Hidup Berdua, Kakak Adik Ini Senang Dapat Bantuan dari Khofifah

Utusan Gubernur memberikan Bantuan (Foto: Istimewa)

KBRN, Surabaya : Akbar dan Fariz tak kuasa menahan haru saat utusan Gubernur Jawa Timur Khofifah Indar Parawansa mengantarkan bantuan berupa sembako dan uang tunai.

Mereka adalah dua kakak beradik yang kini hidup sebatang kara di sebuah perkampungan Kawasan Bulak Rukem, Surabaya. Ibu mereka meninggal pada Minggu lalu (31/6/2020). Menyusul sang ayah yang telah berpulang sejak dua tahun silam.

Akbar hanya berharap agar Gugus Tugas Covid-19 Surabaya lebih maksimal. Bukan tanpa alasan jika Akbar memiliki harapan demikian. Sejak kabar beredar jika mendiang ibunya terkonfirmasi positif Covid-19 memang sempat membuat mereka terpukul.

"Masalahnya kerja per-kelurahan kadang tidak sinkron. Kalau mungkin gugus tugas itu harusnya ada di kelurahan dan seharusnya ada patroli yang ditugaskan untuk berputar-putar di daerah kelurahan," terang Akbar, Rabu (3/6/2020).

Selain itu, ia juga mengaku belum mendapatkan bantuan moril maupun materiil dari Pemerintah Kota Surabaya.

"Masih tidak ada bantuan cuma hanya semprotan disinfektan saja di sekitar rumah warga," imbuhnya.

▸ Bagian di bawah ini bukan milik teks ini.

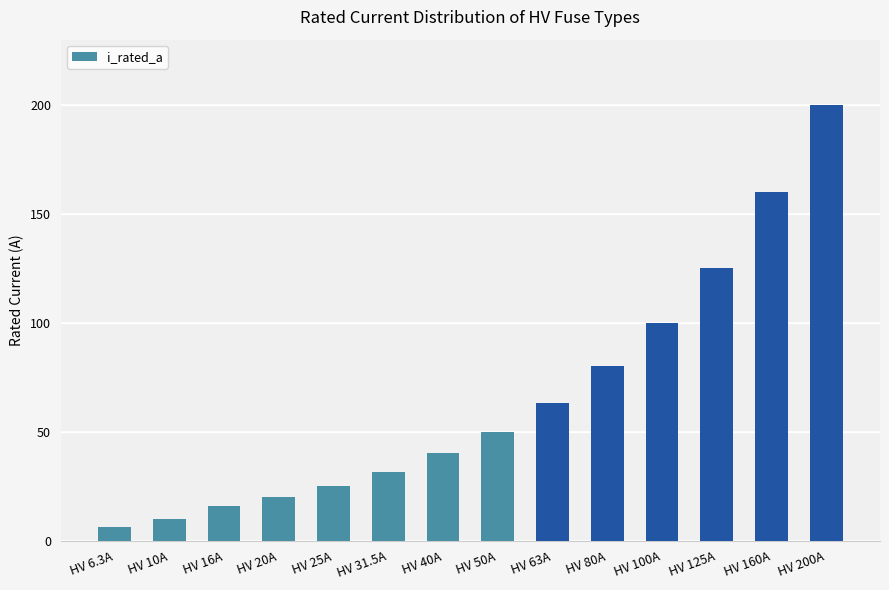

Are the bars horizontal?

No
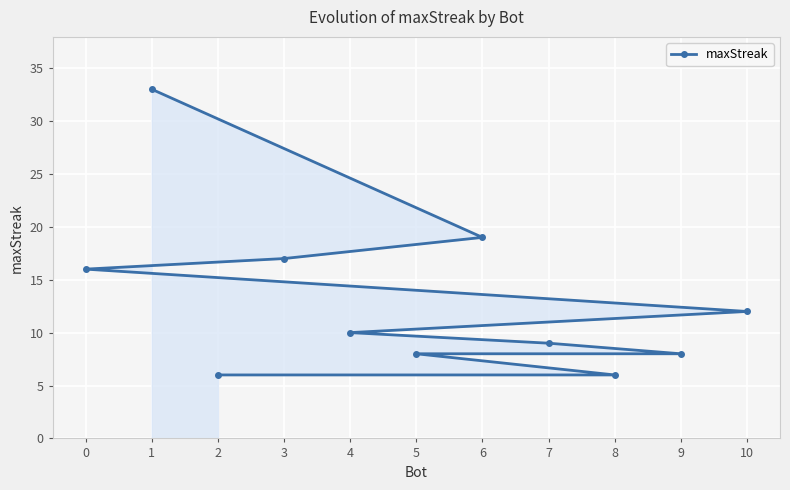

Where does the data first go above 10?

0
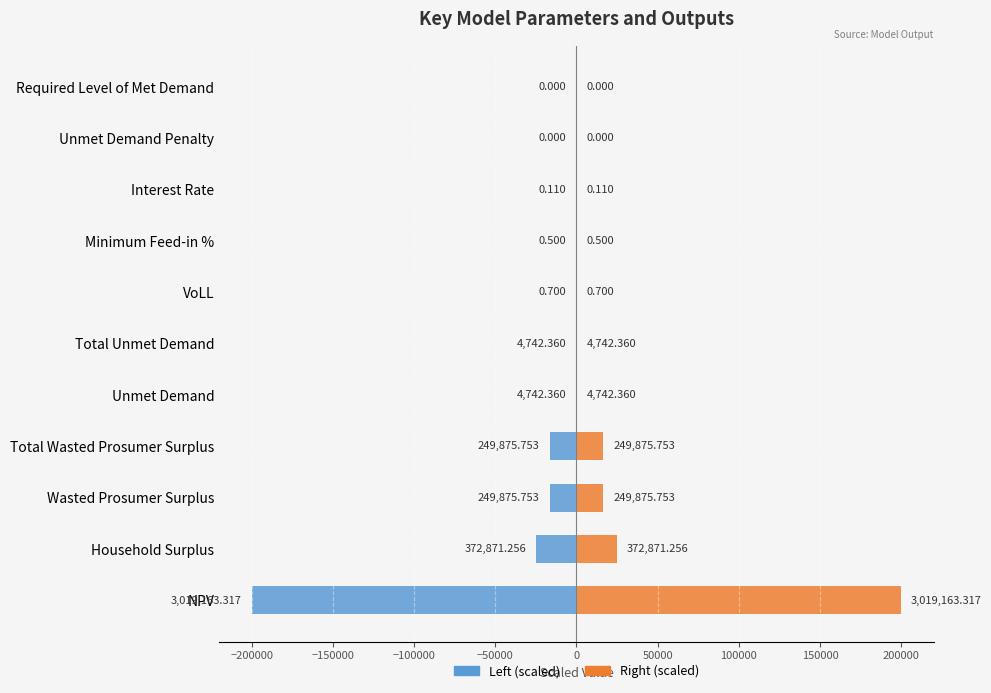

Is the value of Value (scaled left) at Unmet Demand greater than the value of Value (scaled right) at Required Level of Met Demand?

No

Dengan bantuan dari Pemerintah Provinsi Jawa Timur tersebut ia sedikit lega. Setidaknya untuk melanjutkan hidup dalam beberapa hari ke depan. Bantuan berupa sembako dan uang tunai seolah melengkapi bantuan inisiatif dari warga untuk menunjang mereka sehari-hari.

"Harapan saya semoga banyak yang mendapatkan bantuan seperti ini pada orang-orang yang memang terdampak positif Covid-19," ungkap Akbar.

Sementara itu, Sumadi, tetangga depan rumah Akbar dan Fariz menuturkan, jika sebagai tetangga pihaknya merasa simpati atas musibah yang terjadi pada mereka.

"Karena untuk sementara itu banyak warga mengasihkan makanan selebihnya untuk komunikasi warga rasanya agak takut karena ada informasi kena Covid-19. Jadi secara langsung warga nggak ada yang berani hanya ada sedikit partisipasi dari warga saja," tutur Sumadi.

Sedangkan, lanjut Sumadi, dari Pemkot Surabaya memang belum ada tindakan selanjutnya. Hanya partisipasi dari warga yang merasa simpati terhadap Akbar sama Fariz.

"Selebihnya belum ada tindakan dari Pemkot Surabaya. Untuk bantuan belum ada," tandasnya.